Abdelkader Youmir

Personal information
- Place of birth: Morocco

Senior career*
- Years: Team / Apps / (Gls)
- –1975: KAC Kénitra
- 1982: KSV Alsemberg

Managerial career
- 1985–1986: KAC Kénitra
- 1986–1987: OC Khouribga
- –: MAS Fez
- –: Moghreb Tétouan
- 1989–1990: SCC Mohammédia
- 1990: Nadi al-Badii
- –: Wydad de Fès
- –1994: Union Sidi Kacem
- 1994–1996: COD Meknès
- 1996: Kawkab Marrakech
- –: Al-Ahli (Bahrain)
- 2001–2002: KAC Kénitra
- 2003–2004: Al-Nasr (Kuwait)
- –: MAS Fez
- –: COD Meknès
- 2008–2009: Abha Club
- 2009: KAC Kénitra
- 2010–2011: Chabab Rif Al Hoceima
- 2011–2012: Damac

= Abdelkader Youmir =

Moroccan footballer and manager

Abdelkader Youmir (عبد القادر يومير) is a Moroccan football manager and former player.

==Career==
After finishing college, Youmir played senior football with his home town club KAC Kénitra. In 1975, he studied abroad in Brussels, where he played semi-pro football with KSV Alsemberg.

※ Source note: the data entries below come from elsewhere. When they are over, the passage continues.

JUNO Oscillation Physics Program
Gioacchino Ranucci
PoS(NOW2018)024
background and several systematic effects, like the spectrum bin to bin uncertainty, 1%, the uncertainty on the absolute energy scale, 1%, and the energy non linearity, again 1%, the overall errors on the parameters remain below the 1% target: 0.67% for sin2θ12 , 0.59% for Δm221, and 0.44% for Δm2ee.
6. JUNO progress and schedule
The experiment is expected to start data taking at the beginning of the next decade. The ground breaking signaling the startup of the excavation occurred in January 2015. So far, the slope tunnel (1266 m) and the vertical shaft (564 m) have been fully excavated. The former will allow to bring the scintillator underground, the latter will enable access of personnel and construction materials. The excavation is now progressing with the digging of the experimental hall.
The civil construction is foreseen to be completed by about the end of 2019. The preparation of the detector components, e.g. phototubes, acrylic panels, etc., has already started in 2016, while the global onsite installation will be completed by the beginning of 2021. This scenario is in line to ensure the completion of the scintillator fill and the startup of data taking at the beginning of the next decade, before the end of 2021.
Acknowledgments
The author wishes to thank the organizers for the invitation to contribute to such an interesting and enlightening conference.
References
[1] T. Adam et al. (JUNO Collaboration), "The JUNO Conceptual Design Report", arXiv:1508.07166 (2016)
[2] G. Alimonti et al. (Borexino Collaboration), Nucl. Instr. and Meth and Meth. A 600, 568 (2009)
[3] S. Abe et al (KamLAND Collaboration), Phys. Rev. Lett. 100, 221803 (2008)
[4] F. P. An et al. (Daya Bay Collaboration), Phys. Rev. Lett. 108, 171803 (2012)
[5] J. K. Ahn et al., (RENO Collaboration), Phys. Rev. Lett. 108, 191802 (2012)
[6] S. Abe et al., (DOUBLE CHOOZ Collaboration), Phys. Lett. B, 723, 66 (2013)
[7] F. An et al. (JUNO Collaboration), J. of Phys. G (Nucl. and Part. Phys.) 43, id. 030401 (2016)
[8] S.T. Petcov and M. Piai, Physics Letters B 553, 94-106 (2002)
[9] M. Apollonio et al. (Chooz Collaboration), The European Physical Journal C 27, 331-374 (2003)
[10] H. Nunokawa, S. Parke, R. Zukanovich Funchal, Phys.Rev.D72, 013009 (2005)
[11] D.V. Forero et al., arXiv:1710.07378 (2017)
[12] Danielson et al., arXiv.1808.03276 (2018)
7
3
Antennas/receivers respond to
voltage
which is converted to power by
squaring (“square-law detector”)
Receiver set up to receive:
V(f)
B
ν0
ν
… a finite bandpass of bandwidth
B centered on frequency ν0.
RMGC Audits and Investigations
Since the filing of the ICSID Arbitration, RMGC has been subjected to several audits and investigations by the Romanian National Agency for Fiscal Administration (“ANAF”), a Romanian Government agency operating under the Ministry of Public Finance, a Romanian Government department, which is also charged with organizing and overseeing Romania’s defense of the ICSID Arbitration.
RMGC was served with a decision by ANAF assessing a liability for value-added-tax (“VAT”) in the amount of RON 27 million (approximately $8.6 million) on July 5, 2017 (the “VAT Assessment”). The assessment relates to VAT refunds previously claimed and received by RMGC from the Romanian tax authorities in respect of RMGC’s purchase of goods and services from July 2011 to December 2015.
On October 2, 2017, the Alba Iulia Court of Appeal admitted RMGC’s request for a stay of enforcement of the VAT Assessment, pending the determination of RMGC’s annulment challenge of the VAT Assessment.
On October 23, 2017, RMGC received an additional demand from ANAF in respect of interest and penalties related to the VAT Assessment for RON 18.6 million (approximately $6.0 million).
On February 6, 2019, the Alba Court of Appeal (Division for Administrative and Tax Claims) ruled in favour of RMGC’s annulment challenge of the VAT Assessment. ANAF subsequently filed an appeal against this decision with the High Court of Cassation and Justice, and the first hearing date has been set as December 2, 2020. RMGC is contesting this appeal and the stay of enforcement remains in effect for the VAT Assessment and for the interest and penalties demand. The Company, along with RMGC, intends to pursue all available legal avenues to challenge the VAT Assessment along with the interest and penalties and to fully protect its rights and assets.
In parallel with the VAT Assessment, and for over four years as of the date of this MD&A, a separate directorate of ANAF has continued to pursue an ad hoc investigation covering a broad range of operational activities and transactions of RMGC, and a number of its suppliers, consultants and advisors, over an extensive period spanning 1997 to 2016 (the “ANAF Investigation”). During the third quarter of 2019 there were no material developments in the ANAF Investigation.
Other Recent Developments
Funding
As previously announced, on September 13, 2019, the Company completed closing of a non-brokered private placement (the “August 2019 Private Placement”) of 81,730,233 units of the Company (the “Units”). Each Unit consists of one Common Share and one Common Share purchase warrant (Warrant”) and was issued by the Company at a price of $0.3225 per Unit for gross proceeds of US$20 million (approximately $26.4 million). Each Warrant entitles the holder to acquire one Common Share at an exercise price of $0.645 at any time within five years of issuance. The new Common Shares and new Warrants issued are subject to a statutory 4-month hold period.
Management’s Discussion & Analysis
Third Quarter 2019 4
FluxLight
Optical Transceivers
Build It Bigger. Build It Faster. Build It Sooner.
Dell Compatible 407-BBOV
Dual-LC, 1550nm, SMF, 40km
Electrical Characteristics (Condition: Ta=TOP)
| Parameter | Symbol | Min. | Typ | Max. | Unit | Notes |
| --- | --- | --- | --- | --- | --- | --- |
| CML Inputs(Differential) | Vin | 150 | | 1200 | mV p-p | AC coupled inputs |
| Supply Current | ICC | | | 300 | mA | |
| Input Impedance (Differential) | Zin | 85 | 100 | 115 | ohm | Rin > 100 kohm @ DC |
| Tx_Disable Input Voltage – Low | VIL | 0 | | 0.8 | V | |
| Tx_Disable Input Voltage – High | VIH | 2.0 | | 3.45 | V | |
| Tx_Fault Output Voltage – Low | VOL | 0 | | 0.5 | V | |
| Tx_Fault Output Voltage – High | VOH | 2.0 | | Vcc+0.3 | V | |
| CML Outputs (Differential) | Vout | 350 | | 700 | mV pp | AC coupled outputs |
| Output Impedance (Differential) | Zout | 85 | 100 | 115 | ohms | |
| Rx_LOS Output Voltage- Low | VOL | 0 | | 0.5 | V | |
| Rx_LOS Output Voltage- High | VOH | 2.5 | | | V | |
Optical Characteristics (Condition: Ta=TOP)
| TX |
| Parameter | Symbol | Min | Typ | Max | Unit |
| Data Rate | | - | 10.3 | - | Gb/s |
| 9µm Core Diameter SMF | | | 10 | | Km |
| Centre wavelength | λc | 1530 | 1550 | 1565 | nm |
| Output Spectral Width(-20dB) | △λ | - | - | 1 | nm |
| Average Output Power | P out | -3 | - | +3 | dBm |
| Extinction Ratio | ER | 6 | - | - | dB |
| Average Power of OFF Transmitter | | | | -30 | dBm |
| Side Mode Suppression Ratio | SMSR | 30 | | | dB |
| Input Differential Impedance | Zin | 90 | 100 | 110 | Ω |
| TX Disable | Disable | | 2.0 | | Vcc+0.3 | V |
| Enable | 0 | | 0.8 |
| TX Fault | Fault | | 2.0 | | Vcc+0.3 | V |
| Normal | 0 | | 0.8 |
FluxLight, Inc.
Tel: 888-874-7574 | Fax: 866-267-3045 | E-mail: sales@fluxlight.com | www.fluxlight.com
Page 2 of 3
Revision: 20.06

When Youmir returned to Morocco, he began a career as a manager. He led his home town club KAC Kénitra during the 1985–86 and 2001–02 seasons, before returning in 2009. He managed several clubs in Morocco, Bahrain, Kuwait and Saudi Arabia. He won the 1994-95 Botola with COD Meknès and the 1996 CAF Cup with Kawkab Marrakech. In 2010, Youmir managed Chabab Rif Al Hoceima during its maiden season in the Botola.